Kaynak Metin:
┌──
Mescid-i Aksa’ya yönelik son İsrail saldırısı, işgal ve Camiyi bölme maksadı taşıyan, çirkin bir provokasyon... İsrail bunu daha evvel El-Halil’de ve Halilürrahman Camii’nde de denedi ve başarılı oldu. 1994 yılında Goldstein adlı gözü dönmüş bir fanatik sabah namazı kılan 50 müslümanı şehit etmişti. Ardından İsrail, güvenliği bahane ederek Mescid’e silahlı askerlerini yığmış, 21 Şubat 2010 tarihindeyse camiyi milli mirasolarak ilan etmişti. 2010’dan bu yana El-Halil (Habron) ve içinde Hz. İbrahim’in, Hz. İshak’ın ve Hz. Yakub’un eşleriyle birlikte medfun bulundukları Halilürrahman Cami ortadan ikiye bölünmüş haldedir... İsrail’in bu tavrı, dini mukadessata aykırı olduğu kadar Birleşmiş Milletler kararlarına da aykırıdır. Lakin tüm dünyanın gözleri önünde cereyan eden bu pervasız işgal, El-Halil’den sonra bugün Mescid-i Aksa’ya yönelmiştir...
1917’deki Balfour deklarasyonundan itibaren İngilizlerin koordinasyonuyla ilkin Yahudi nüfus yığınağı ile fiili olarak ve 2. Dünya Savaşı ardındansa devletleştirilen İsrail, 1967’den itibaren tüm Filistin topraklarında sürekli işgale dayalı vahşi bir politika izliyor...
└──
Etkinlik A: Aşağıdaki kayıtların tamamını, satırlarını hiç değiştirmeden çıktı olarak verin. Resimleri yanıtınıza almayın.

Çalışma Malzemesi:
┌──
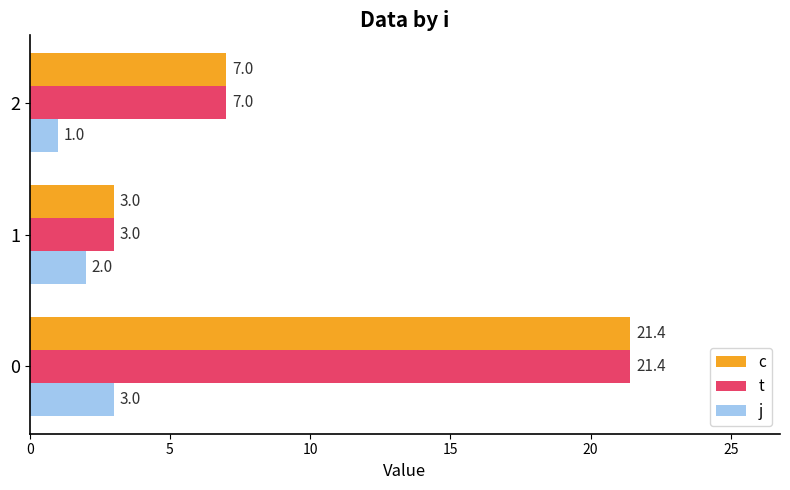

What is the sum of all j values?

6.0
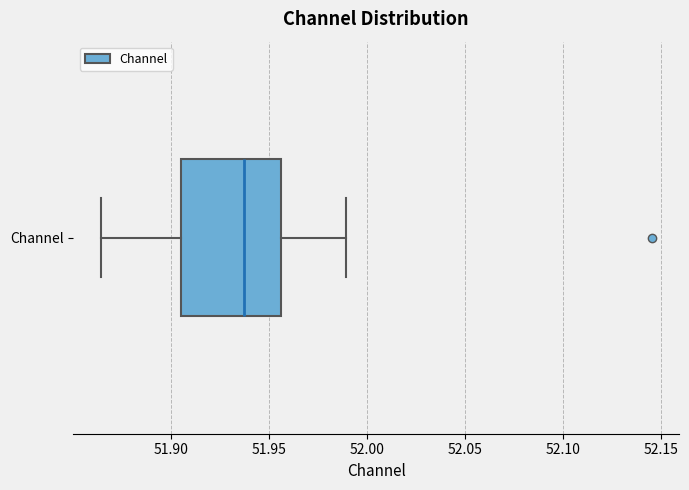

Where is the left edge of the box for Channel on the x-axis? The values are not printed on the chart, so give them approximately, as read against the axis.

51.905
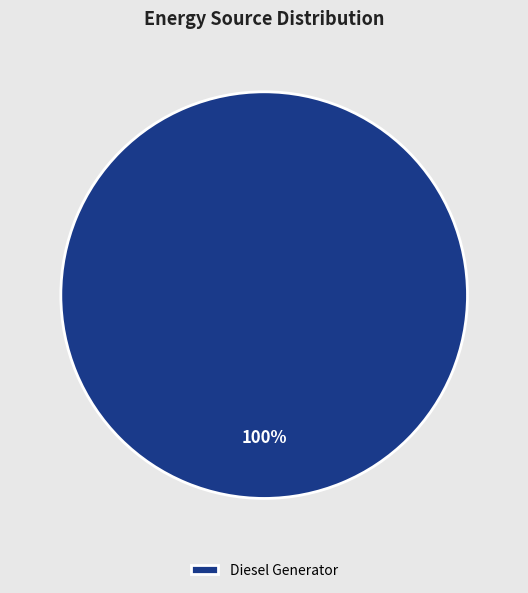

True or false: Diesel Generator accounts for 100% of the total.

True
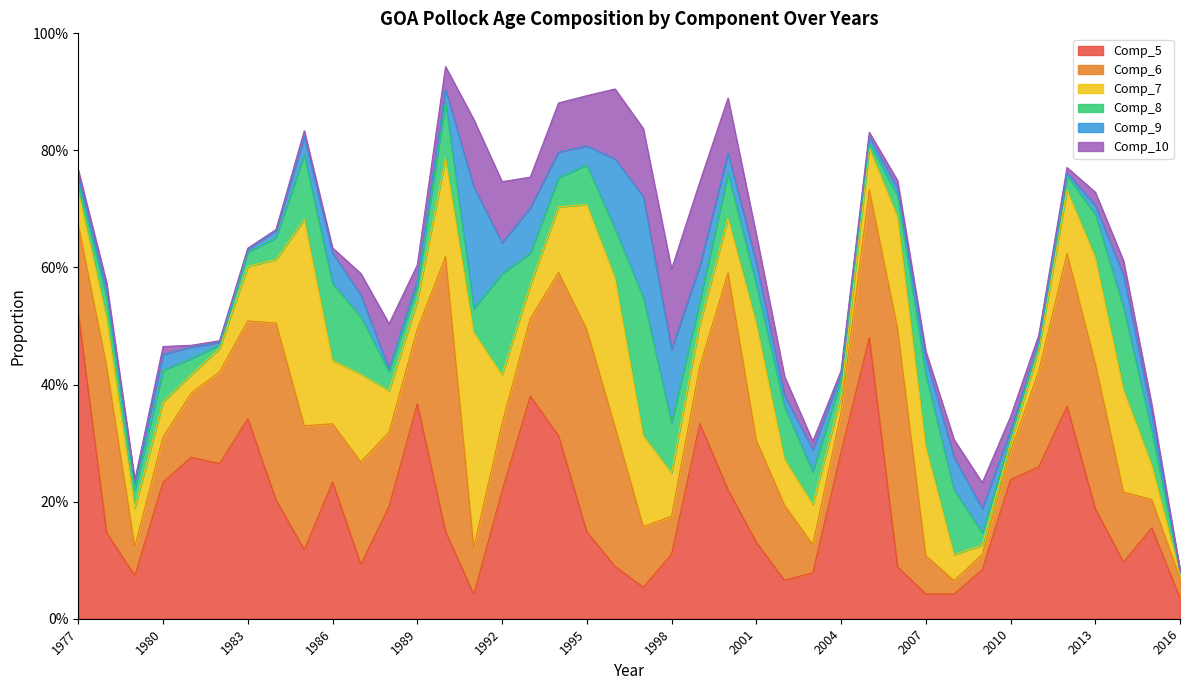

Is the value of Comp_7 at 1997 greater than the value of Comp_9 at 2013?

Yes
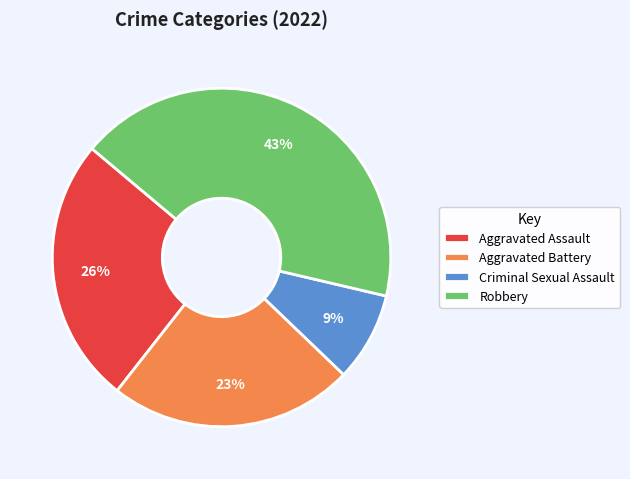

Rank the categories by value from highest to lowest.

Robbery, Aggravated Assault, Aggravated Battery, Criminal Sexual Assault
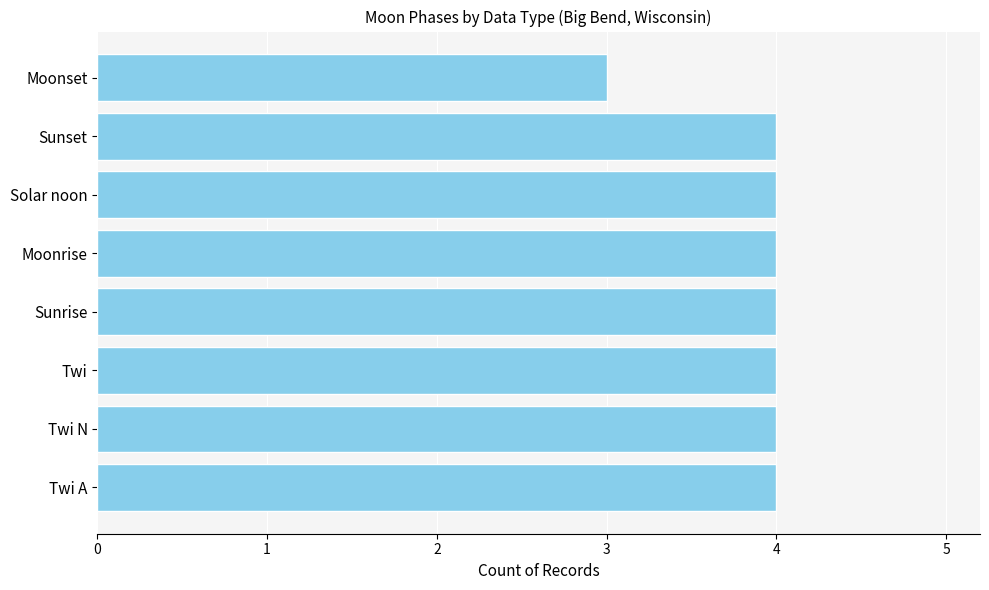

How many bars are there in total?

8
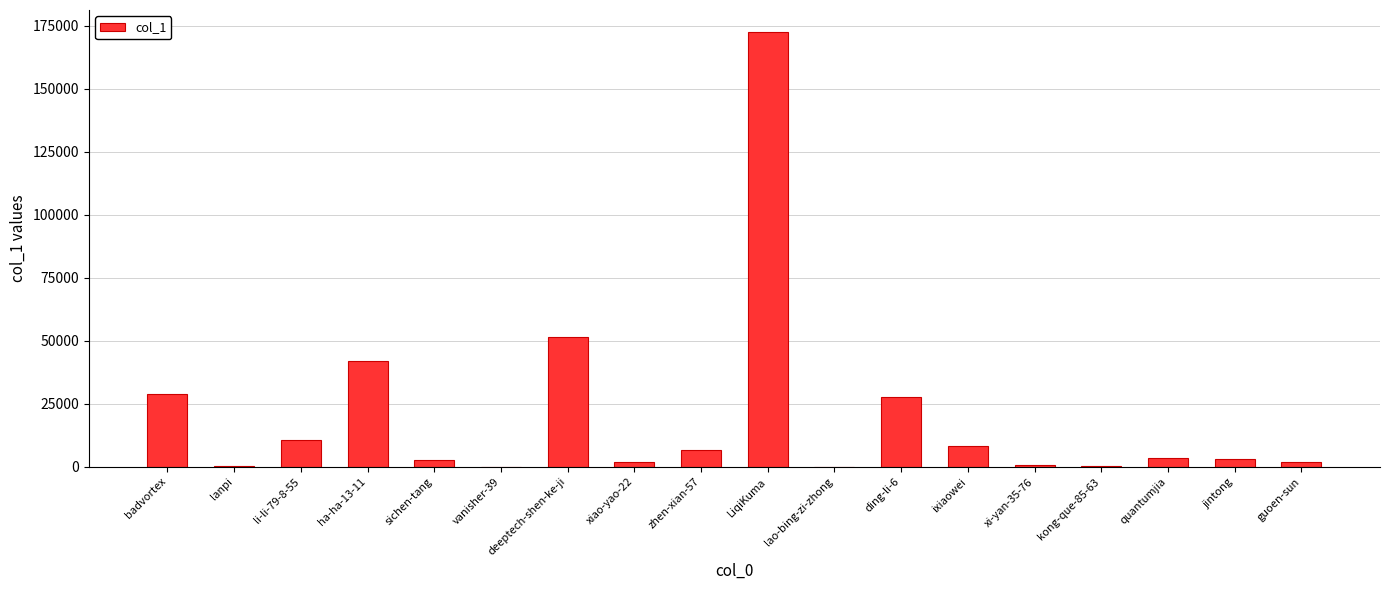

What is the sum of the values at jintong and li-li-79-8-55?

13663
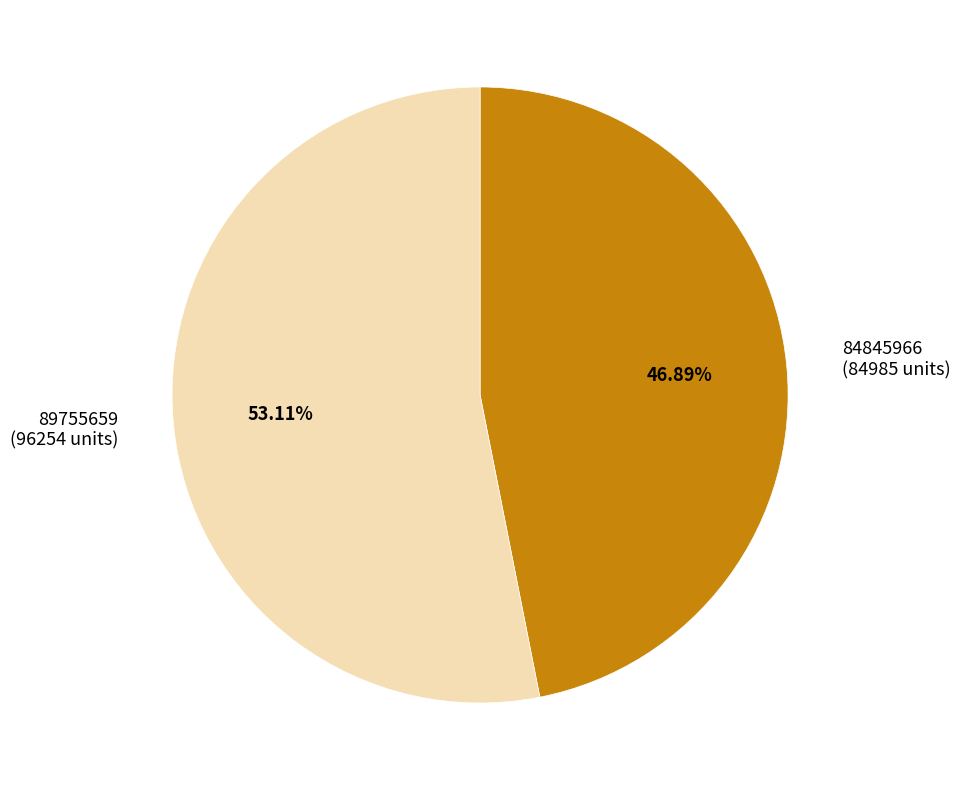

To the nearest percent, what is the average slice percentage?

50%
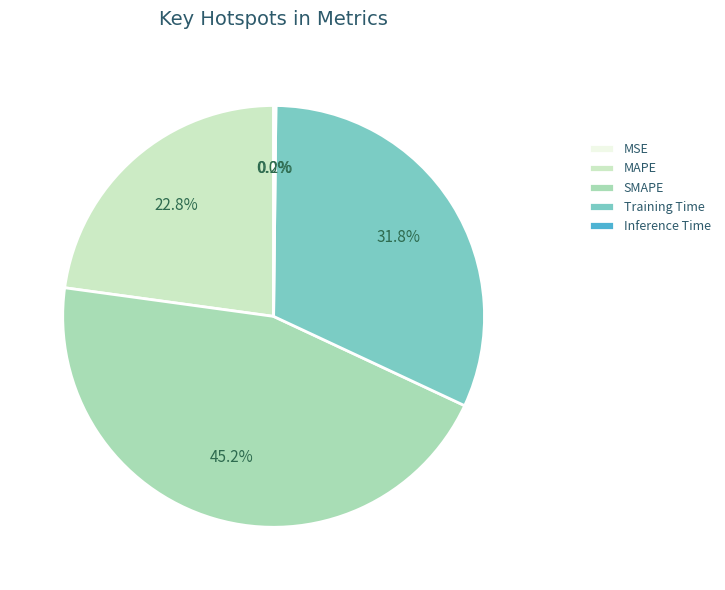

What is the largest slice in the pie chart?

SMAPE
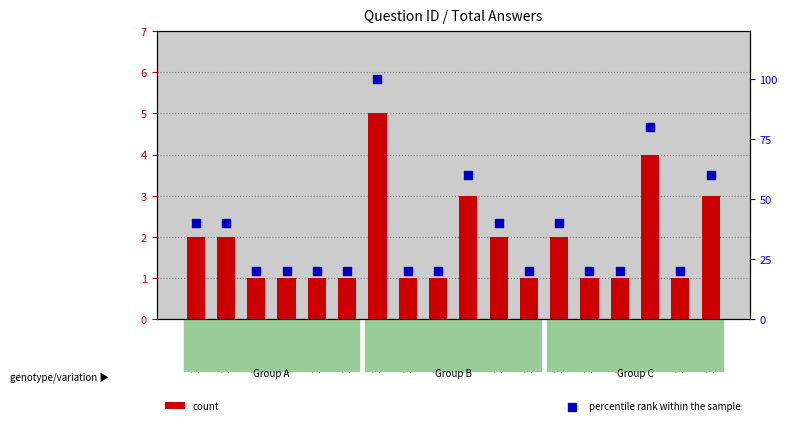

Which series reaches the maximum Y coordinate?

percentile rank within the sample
└──
Etkinlik B: Mescid-i Aksa’ya yönelik İsrail saldırısını konu alan metnin bir sonraki bölümünü yazarak tamamlayın.

Yanıt A:
What is the sum of all j values?

6.0

Where is the left edge of the box for Channel on the x-axis? The values are not printed on the chart, so give them approximately, as read against the axis.

51.905

True or false: Diesel Generator accounts for 100% of the total.

True

Is the value of Comp_7 at 1997 greater than the value of Comp_9 at 2013?

Yes

Rank the categories by value from highest to lowest.

Robbery, Aggravated Assault, Aggravated Battery, Criminal Sexual Assault

How many bars are there in total?

8

What is the sum of the values at jintong and li-li-79-8-55?

13663

To the nearest percent, what is the average slice percentage?

50%

What is the largest slice in the pie chart?

SMAPE

Which series reaches the maximum Y coordinate?

percentile rank within the sample

Yanıt B:
Şimdiyse sıra Kudüs’te ve Mescid-i Aksa’da... Tarihi arkeolojik araştırmalar yaptığını iddia ederek altını oyduğu Mescid-i Aksa’da sebep olduğu çöküntülerin yanı sıra, güvenlik bahanesiyle sık sık kapattığı Cami’de sistemli bir yıldırma politikası izliyor... Hem kendi fanatikleri aracılığıyla Camiye ve namaz kılmaya gelen Müslümanlara bilinçli saldırılar tertip ediyor. Sonra da güvenlik yok diyerek güya askeri önlemler aracılığıyla işgalini adım adım tamamlıyor...
Uluslararası antlaşmalar çerçevesinde Müslümanlara ait olduğu halde Mescid-i Aksa’yı da tıpkı El-Halil’deki gibi bir, de-facto ile ikiye bölecek. Oysa ne Kudüs ne de Mescid-i Aksa İsrail’in değildir...
Her şey biz birbirimize düşüp birbirimize kıyarken gerçekleşiyor oysa... Mezhep savaşlarımız, etnik kavmiyetçi kavgalarımız, meşrep ve üslup farklılıklarımızdan doğan sert çatışmalarımız arasında gözlerimiz bağlanıyor... Ve Mescid-i Aksa bizler birbirimizi yiyip didişirken bir kıyamet manifestosu gibi sarsılıyor...
***
Her şey üst üste. Sanki kıyametin içinden geçiyoruz.
Şehit cenazelerimizin selaları yürekler yakarken... Saflar halinde diziliyoruz sancağa sarılmış gençlerimizin önünde... ‘’Helal Olsun’’ diye seslenirken, ‘’oğulveren’’ bir kovan gibiyiz.
Her şey üst üste. Sanki kıyametin içinden geçiyoruz.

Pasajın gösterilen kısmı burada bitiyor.